Perceptual actually does change the colors in and out of gamut.  Perceptual extent "compresses" the gamut of the image so that more of it will fit.  This has the effect of changing both in gamut and out of gamut colors and generally desaturates a bit.  Relative Colorimetric doesn't do that.  It renders all in-gamut colors correctly while just clipping the out of gamut colors to the closest in gamut color.  This fact (about the non-relative "squeeze" effect of perceptual intent) is something most people don't realize or talk about but it is an important concept to understand.

Mike


Title: Re: Gamut and color space
Post by: Terry-M on August 02, 2009, 03:28:35 PM
Quote
Perceptual actually does change the colors in and out of gamut.
and
Quote
most people don't realize or talk about but it is an important concept to understand.
Thanks Mike, just shows some of us still have a way to go on understanding colour management.
I'll be seeing the guy who supplied those diagrams in September (http://ddisoftware.com/tech/qimage/red-prints-orange/15/)
 I'll speak to him about it - in the nicest possible way of course.  ;)
Terry.


Title: Re: Gamut and color space
Post by: wingspar on August 02, 2009, 04:34:34 PM
Perceptual actually does change the colors in and out of gamut.  Perceptual extent "compresses" the gamut of the image so that more of it will fit.  This has the effect of changing both in gamut and out of gamut colors and generally desaturates a bit.  Relative Colorimetric doesn't do that.  It renders all in-gamut colors correctly while just clipping the out of gamut colors to the closest in gamut color.  This fact (about the non-relative "squeeze" effect of perceptual intent) is something most people don't realize or talk about but it is an important concept to understand.

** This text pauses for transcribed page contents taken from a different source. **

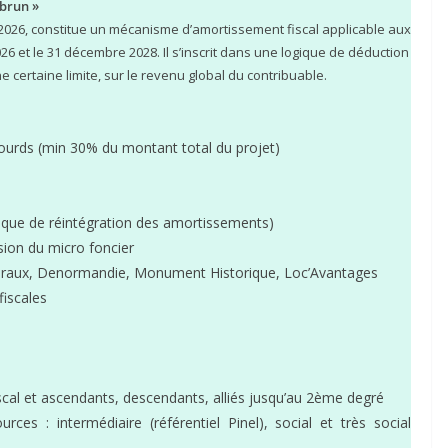
nbrun »
ur 2026, constitue un mécanisme d’amortissement fiscal applicable aux
026 et le 31 décembre 2028. Il s’inscrit dans une logique de déduction
 certaine limite, sur le revenu global du contribuable.
ourds (min 30% du montant total du projet)
risque de réintégration des amortissements)
sion du micro foncier
alraux, Denormandie, Monument Historique, Loc’Avantages
fiscales
scal et ascendants, descendants, alliés jusqu’au 2ème degré
ces : intermédiaire (référentiel Pinel), social et très social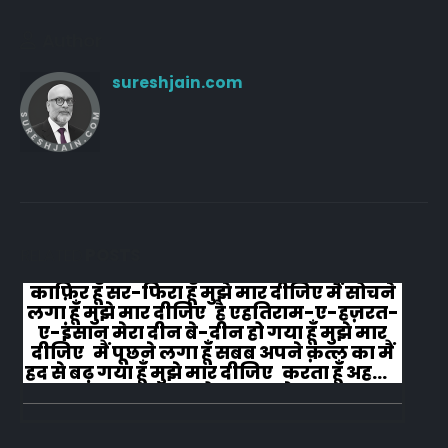
Author
sureshjain.com
RELATED
POSTS
काफ़िर हूँ सर-फिरा हूँ मुझे मार दीजिए मैं सोचने
लगा हूँ मुझे मार दीजिए है एहतिराम-ए-हज़रत-
ए-इंसान मेरा दीन बे-दीन हो गया हूँ मुझे मार
दीजिए मैं पूछने लगा हूँ सबब अपने क़त्ल का मैं
हद से बढ़ गया हूँ मुझे मार दीजिए करता हूँ अहल-
ए-जुब्बा-ओ-दस्तार से...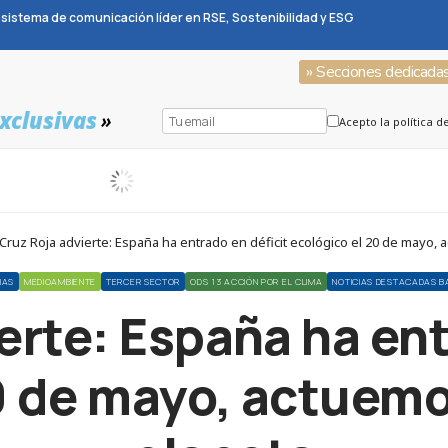
sistema de comunicación líder en RSE, Sostenibilidad y ESG
» Secciones dedicada
xclusivas
»
Acepto la política d
Cruz Roja advierte: España ha entrado en déficit ecológico el 20 de mayo, a
IAS
MEDIOAMBIENTE
TERCER SECTOR
ODS 13 ACCIÓN POR EL CLIMA
NOTICIAS DESTACADAS B
erte: España ha ent
0 de mayo, actuemos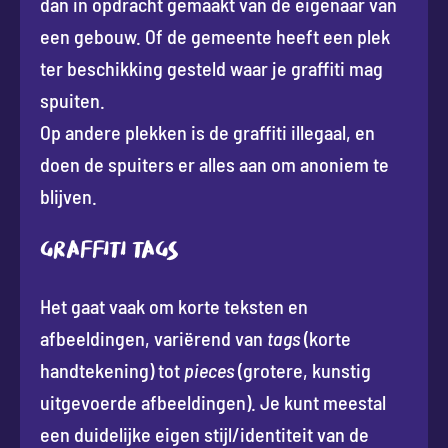
dan in opdracht gemaakt van de eigenaar van
een gebouw. Of de gemeente heeft een plek
ter beschikking gesteld waar je graffiti mag
spuiten.
Op andere plekken is de graffiti illegaal, en
doen de spuiters er alles aan om anoniem te
blijven.
Graffiti tags
Het gaat vaak om korte teksten en
afbeeldingen, variërend van
tags
(korte
handtekening) tot
pieces
(grotere, kunstig
uitgevoerde afbeeldingen). Je kunt meestal
een duidelijke eigen stijl/identiteit van de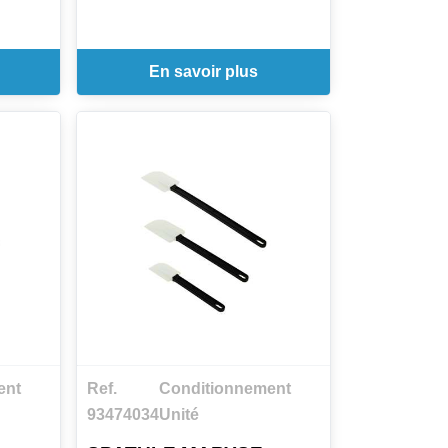
En savoir plus
ent
Ref.
Conditionnement
93474034
Unité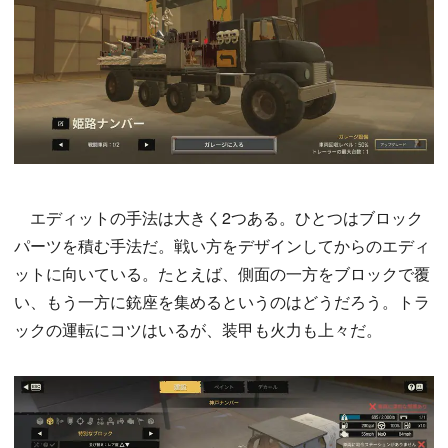
エディットの手法は大きく2つある。ひとつはブロック
パーツを積む手法だ。戦い方をデザインしてからのエディ
ットに向いている。たとえば、側面の一方をブロックで覆
い、もう一方に銃座を集めるというのはどうだろう。トラ
ックの運転にコツはいるが、装甲も火力も上々だ。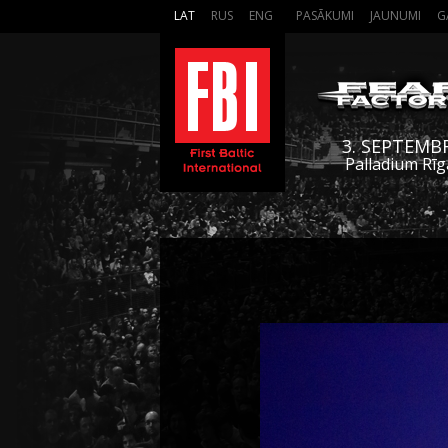
LAT
RUS
ENG
PASĀKUMI
JAUNUMI
G
3. SEPTEMB
Palladium Rīg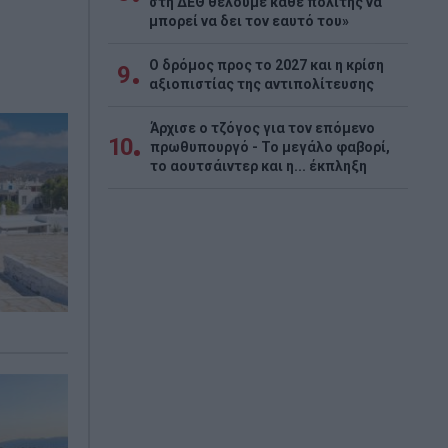
στη ΔΕΘ θέλουμε κάθε πολίτης να
μπορεί να δει τον εαυτό του»
Ο δρόμος προς το 2027 και η κρίση
9
αξιοπιστίας της αντιπολίτευσης
Άρχισε ο τζόγος για τον επόμενο
10
πρωθυπουργό - Το μεγάλο φαβορί,
το αουτσάιντερ και η... έκπληξη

Iím not going to pretend I understand anything about gamut or Perceptual, and Relative Colorimetric, but Iím beginning to learn something I really know nothing about, or at least learn a tad bit about the subject of gamut, Perceptual, and Relative Colorimetric.  In reading your post, I wonder why Perceptual is the (Default) in Qimage, and not Relative Colorimetric?  It almost sounds like it should be the other way around.